Je tiens à remercier Charles Dagneau, archéologue subaquatique à Parcs Canada, pour la généreuse entrevue qui a permis la rédaction de cette chronique.
Il y a plusieurs semaines déjà, j’avais eu la chance d’assister au vernissage de l’exposition Plongez dans votre histoire! 50 ans d’archéologie subaquatique à Parcs Canada. Cette exposition est présentée dans le cadre des commémorations du centenaire du naufrage du paquebot l’Empress of Ireland, au large de Pointe-au-Père, à Rimouski. Plusieurs activités soulignaient tout au long de l’été cet événement dramatique de l’histoire maritime canadienne au Site historique maritime de Pointe-au-Père. Cette exposition a permis notamment de mettre en valeur les recherches qui ont été menées depuis un demi-siècle afin de documenter l’épave de ce paquebot qui a marqué l’histoire, en devenant la plus grande tragédie maritime au pays. Mais ce qui a surtout retenu mon attention, c’est la rencontre avec un univers photographique qui nous emmène à réfléchir sur la transformation du rapport que l’homme a entretenu avec le monde aquatique, et comment celui-ci s’est transformé avec l’évolution des techniques de plongée sous-marine et d’archéologie subaquatique.

====

À faire:
1. Réponds à ces questions sur le texte sur l'exposition :
(a) Quel est le métier de Charles Dagneau ?
(b) Quel événement les commémorations autour de l'exposition marquent-elles ?
(c) Dans quel lieu les activités de l'été ont-elles eu lieu ?
2. Écris la suite du texte sur l'exposition, en reprenant juste après sa dernière phrase.

Données affichées:
====

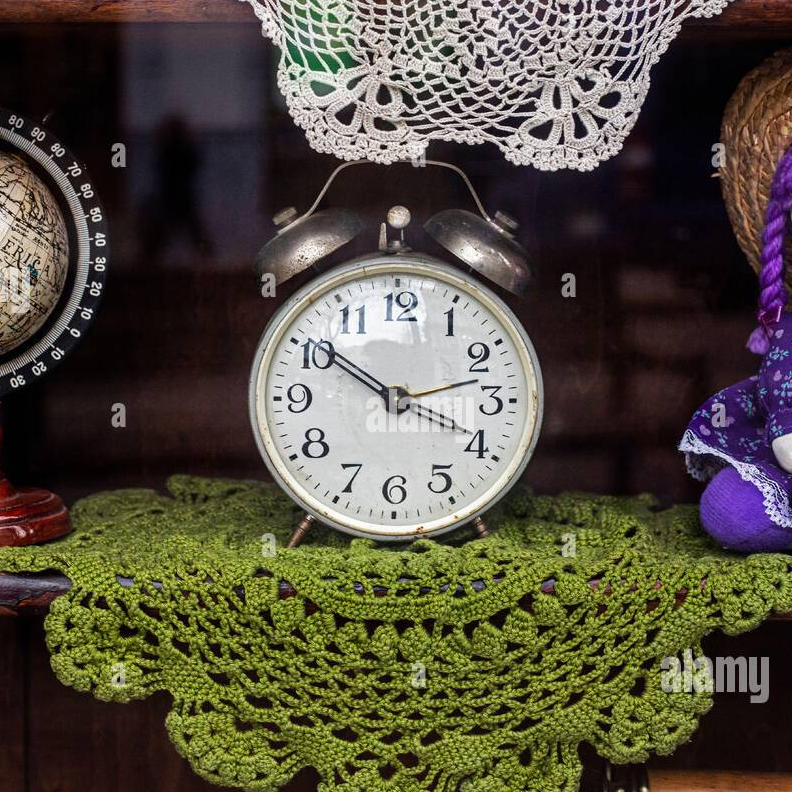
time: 3:50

====

Réponses par tâche:
1.
(a) Il est archéologue subaquatique à Parcs Canada.
(b) Le centenaire du naufrage du paquebot l'Empress of Ireland, au large de Pointe-au-Père, à Rimouski.
(c) Au Site historique maritime de Pointe-au-Père.

2.
Ma curiosité a d’autant plus été piquée par un drôle de hasard. En fouillant dans les archives du journal La Presse pour mes recherches sur la forêt, je suis tombée sur un article daté du 4 août 1906, qui faisait état du projet d’assèchement du Lac Nemi, en Italie. Le but de l’opération : extraire les vestiges de deux navires construits par Caligula… On est maintenant loin de ce genre technique pour le moins drastique. Je savais déjà que des plongeurs allaient au fond des eaux pour observer et documenter des vestiges, qu’ils rapportaient des artefacts sur la terre ferme aux fins d’études et d’exposition. Et que grâce à leurs découvertes, nous apprenions beaucoup de choses… Mais je ne m’étais jamais arrêtée à me poser beaucoup de questions sur cette discipline et sur sa contribution à la connaissance historique. Une discipline encore jeune, et qui évolue au rythme de technologies de fine pointe. L’archéologie subaquatique s’est développée dans les traces de la plongée sous-marine, avec l’avènement du scaphandre autonome dans les années 1940, expérimenté par l’équipe de Jean-Yves Cousteau. Depuis, elle ne cesse de se spécialiser et de se perfectionner.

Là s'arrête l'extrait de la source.